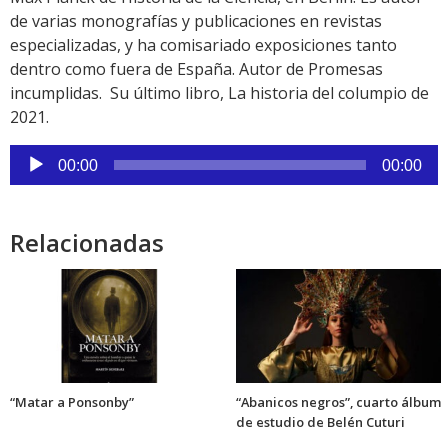
de varias monografías y publicaciones en revistas
especializadas, y ha comisariado exposiciones tanto
dentro como fuera de España. Autor de Promesas
incumplidas. Su último libro, La historia del columpio de
2021.
Reproductor
00:00
00:00
de
audio
Relacionadas
“Matar a Ponsonby”
“Abanicos negros”, cuarto álbum
de estudio de Belén Cuturi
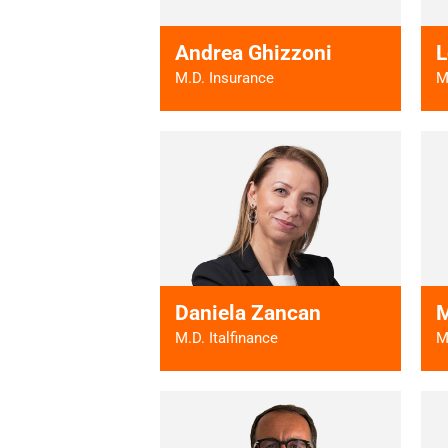
Andrea Ghizzoni
L
M.D. Insurance
M
Vai al profilo >
Daniela Zancan
M
M.D. Italfinance
M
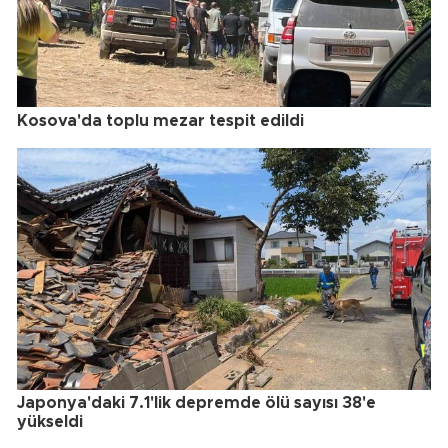
Kosova'da toplu mezar tespit edildi
Japonya'daki 7.1'lik depremde ölü sayısı 38'e
yükseldi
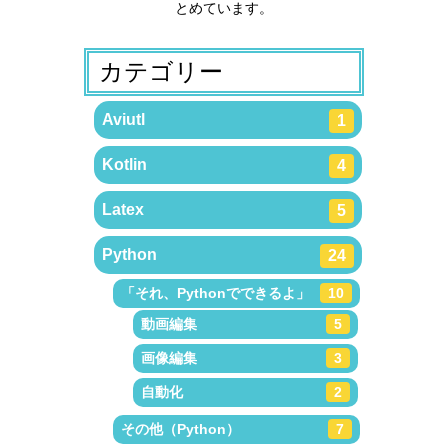
とめています。
カテゴリー
Aviutl
1
Kotlin
4
Latex
5
Python
24
「それ、Pythonでできるよ」
10
動画編集
5
画像編集
3
自動化
2
その他（Python）
7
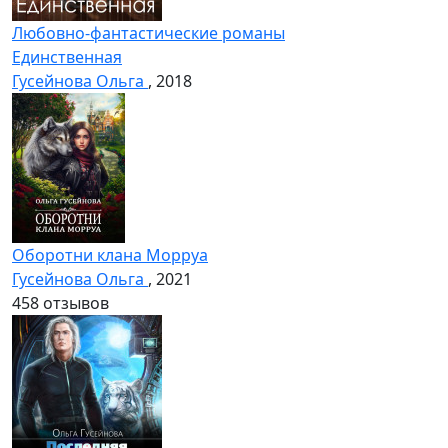
Любовно-фантастические романы
Единственная
Гусейнова Ольга
, 2018
Оборотни клана Морруа
Гусейнова Ольга
, 2021
4
58 отзывов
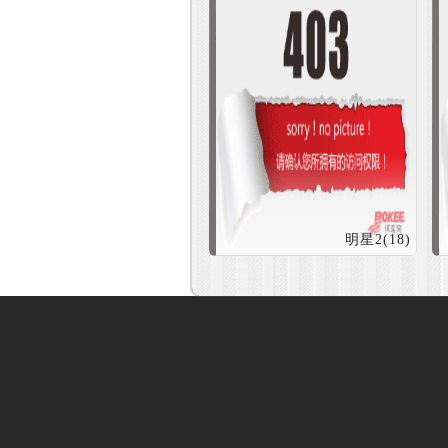
明星2(18)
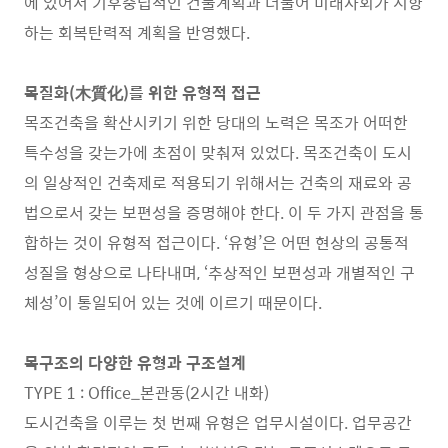
에 있어서 기후중립적인 건물계획과 더불어 미래사회가 지향
하는 회복탄력적 계획을 반영했다.
목질화(木質化)를 위한 유형적 접근
목조건축을 확산시키기 위한 당대의 노력은 목조가 어떠한
특수성을 갖는가에 초점이 맞춰져 있었다. 목조건축이 도시
의 일상적인 건축제로 적용되기 위해서는 건축의 재료와 공
법으로서 갖는 보편성을 증명해야 한다. 이 두 가지 관점을 통
합하는 것이 유형적 접근이다. ‘유형’은 어떤 현상의 공통적
성질을 형상으로 나타내며, ‘추상적인 보편성과 개별적인 구
체성’이 통일되어 있는 것에 이르기 때문이다.
목구조의 다양한 유형과 구조설계
TYPE 1 : Office_본관동(2시간 내화)
도시건축을 이루는 첫 번째 유형은 업무시설이다. 업무공간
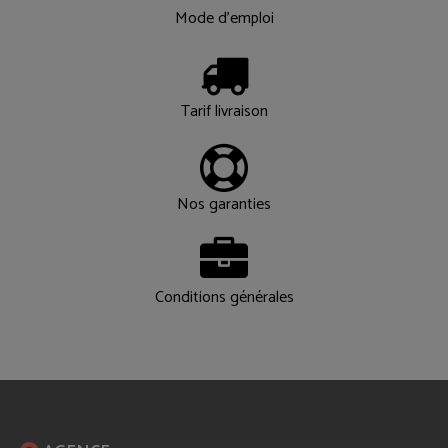
Mode d'emploi
Tarif livraison
Nos garanties
Conditions générales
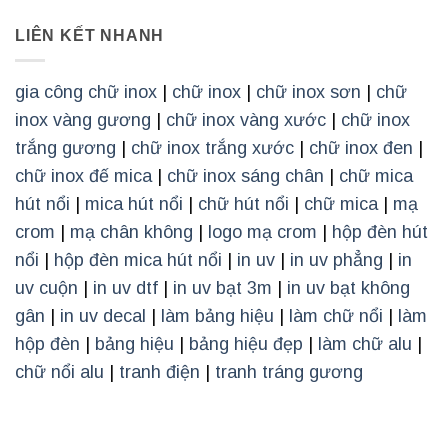
LIÊN KẾT NHANH
gia công chữ inox
|
chữ inox
|
chữ inox sơn
|
chữ
inox vàng gương
|
chữ inox vàng xước
|
chữ inox
trắng gương
|
chữ inox trắng xước
|
chữ inox đen
|
chữ inox đế mica
|
chữ inox sáng chân
|
chữ mica
hút nổi
|
mica hút nổi
|
chữ hút nổi
|
chữ mica
|
mạ
crom
|
mạ chân không
|
logo mạ crom
|
hộp đèn hút
nổi
|
hộp đèn mica hút nổi
|
in uv
|
in uv phẳng
|
in
uv cuộn
|
in uv dtf
|
in uv bạt 3m
|
in uv bạt không
gân
|
in uv decal
|
làm bảng hiệu
|
làm chữ nổi
|
làm
hộp đèn
|
bảng hiệu
|
bảng hiệu đẹp
|
làm chữ alu
|
chữ nổi alu
|
tranh điện
|
tranh tráng gương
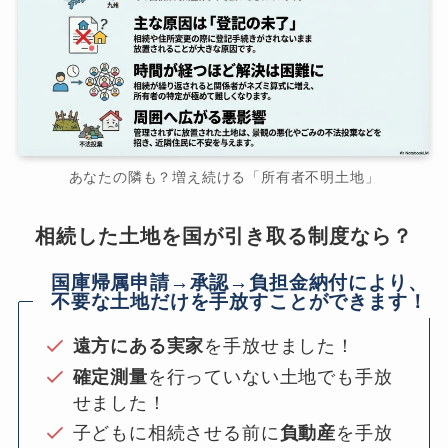
あなたの隣も？増え続ける「所有者不明土地」
相続した土地を国が引き取る制度なら？
国庫帰属申請→承認→負担金納付により、
不要な土地だけを手放すことができます！
遠方にある実家
を手放せました！
確定測量
を行っていない土地でも手放
せました！
子どもに相続させる前に
負動産
を手放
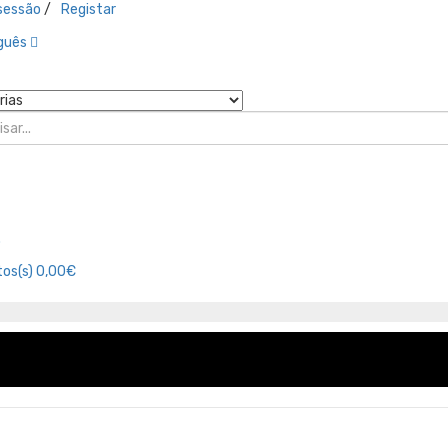
 sessão
/
Registar
guês
o
os(s)
0,00€
Promoções
Marcas
Minha Conta
Or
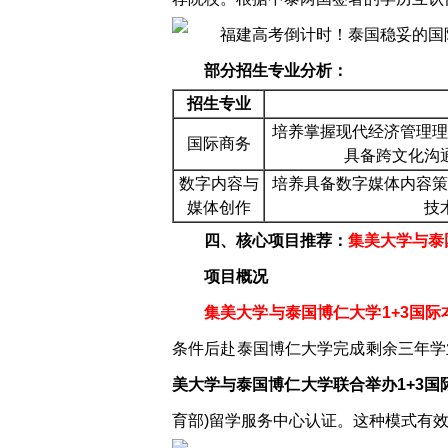
部分招生专业分析：
招生专业
培养掌握现代经济管理理
国际商务
具备跨文化沟
数字内容与
培养具备数字媒体内容策
媒体创作
技
四、核心项目推荐：
集美大学与泰
项目概况
集美大学与泰国博仁大学1+3国际
条件后赴泰国博仁大学完成剩余三年学
美大学与泰国博仁大学联合举办1+3国际
育部)留学服务中心认证。这种模式有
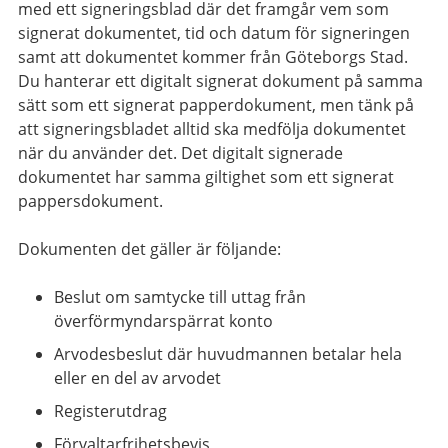
med ett signeringsblad där det framgår vem som
signerat dokumentet, tid och datum för signeringen
samt att dokumentet kommer från Göteborgs Stad.
Du hanterar ett digitalt signerat dokument på samma
sätt som ett signerat papperdokument, men tänk på
att signeringsbladet alltid ska medfölja dokumentet
när du använder det. Det digitalt signerade
dokumentet har samma giltighet som ett signerat
pappersdokument.
Dokumenten det gäller är följande:
Beslut om samtycke till uttag från
överförmyndarspärrat konto
Arvodesbeslut där huvudmannen betalar hela
eller en del av arvodet
Registerutdrag
Förvaltarfrihetsbevis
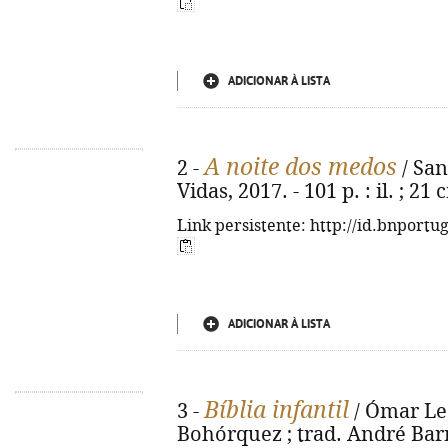
ADICIONAR À LISTA
A noite dos medos
2 -
/ Sant
Vidas, 2017. - 101 p. : il. ; 21
Link persistente: http://id.bnportu
ADICIONAR À LISTA
Bíblia infantil
3 -
/ Ómar Leó
Bohórquez ; trad. André Barre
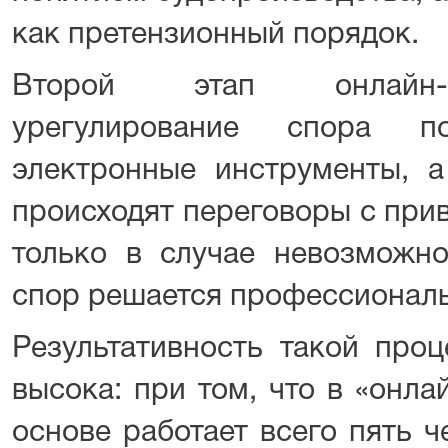
как претензионный порядок.
Второй этап онлайн-с
урегулирование спора п
электронные инструменты, а
происходят переговоры с при
только в случае невозможно
спор решается профессиональ
Результативность такой про
высока: при том, что в «онла
основе работает всего пять ч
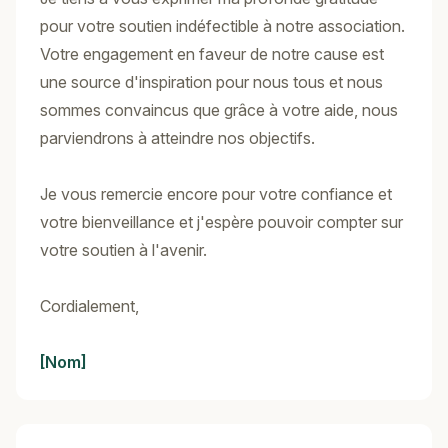
pour votre soutien indéfectible à notre association.
Votre engagement en faveur de notre cause est
une source d'inspiration pour nous tous et nous
sommes convaincus que grâce à votre aide, nous
parviendrons à atteindre nos objectifs.
Je vous remercie encore pour votre confiance et
votre bienveillance et j'espère pouvoir compter sur
votre soutien à l'avenir.
Cordialement,
[Nom]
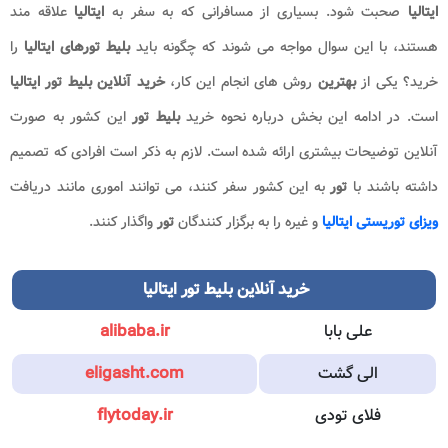
ایتالیا
صحبت شود. بسیاری از مسافرانی که به سفر به
ایتالیا
علاقه مند
هستند، با این سوال مواجه می شوند که چگونه باید
بلیط تورهای ایتالیا
را
خرید؟ یکی از
بهترین
روش های انجام این کار،
خرید آنلاین بلیط تور ایتالیا
است. در ادامه این بخش درباره نحوه خرید
بلیط تور
این کشور به صورت
آنلاین توضیحات بیشتری ارائه شده است. لازم به ذکر است افرادی که تصمیم
داشته باشند با
تور
به این کشور سفر کنند، می توانند اموری مانند دریافت
ویزای توریستی ایتالیا
و غیره را به برگزار کنندگان
تور
واگذار کنند.
خرید آنلاین بلیط تور ایتالیا
علی بابا
alibaba.ir
الی گشت
eligasht.com
فلای تودی
flytoday.ir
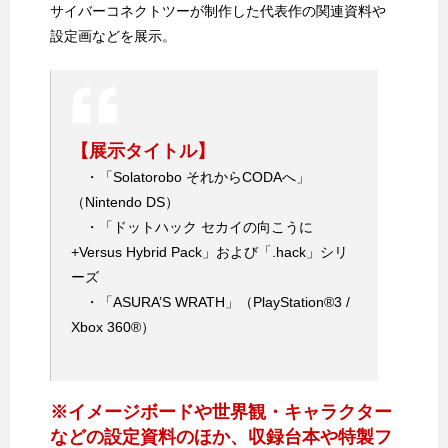
サイバーコネクトツーが制作した代表作の関連資料や
設定画などを展示。
【展示タイトル】
・「Solatorobo それからCODAへ」
（Nintendo DS）
・「ドットハック セカイの向こうに
+Versus Hybrid Pack」および「.hack」シリ
ーズ
・「ASURA’S WRATH」（PlayStation®3 /
Xbox 360®）
※イメージボードや世界観・キャラクター
などの設定資料のほか、収録台本や特製フ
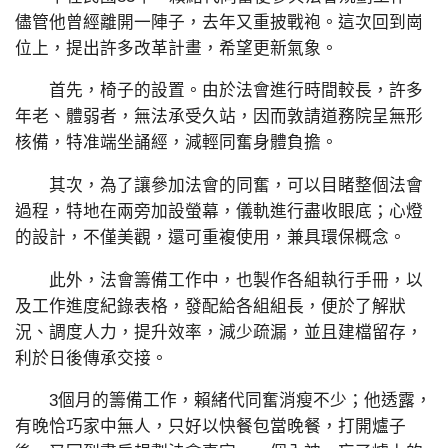
儘管他曾經離開一陣子，去年又重披戰袍。這次回到崗
位上，提出許多改革計畫，希望更新氣象。
首先，椅子的設置。由於法會進行時間較長，許多
年老、體弱者，無法承受久站，因而敦請道務院呈無形
核備，特准端坐誦經，減輕同奮身體負擔。
其次，為了讓參加法會的同奮，可以目睹整個法會
過程，特地在兩旁加設螢幕，儀軌進行盡收眼底；心燈
的設計，不僅美觀，還可重複使用，兼具環保概念。
此外，法會籌備工作中，也製作各組執行手冊，以
及工作進度紀錄表格，發配給各組組長，便於了解狀
況、調度人力，提升效率，減少疏漏，並且建檔留存，
利於日後傳承交接。
3個月的籌備工作，賴緒代同奮消瘦不少；他透露，
有晚恰巧家中無人，只好以快餐包當晚餐，打開爐子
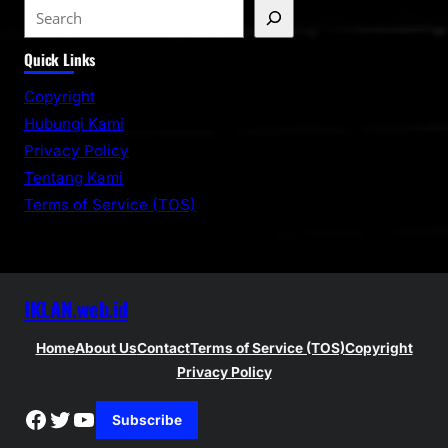
S
e
Quick Links
a
r
Copyright
c
Hubungi Kami
h
Privacy Policy
Tentang Kami
Terms of Service (TOS)
IKLAN.web.id
Home
About Us
Contact
Terms of Service (TOS)
Copyright
Privacy Policy
Facebook
Twitter
YouTube
Subscribe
━━━
Please determine the number of lines in the records above that include the string "کشور", and answer with that number only.

2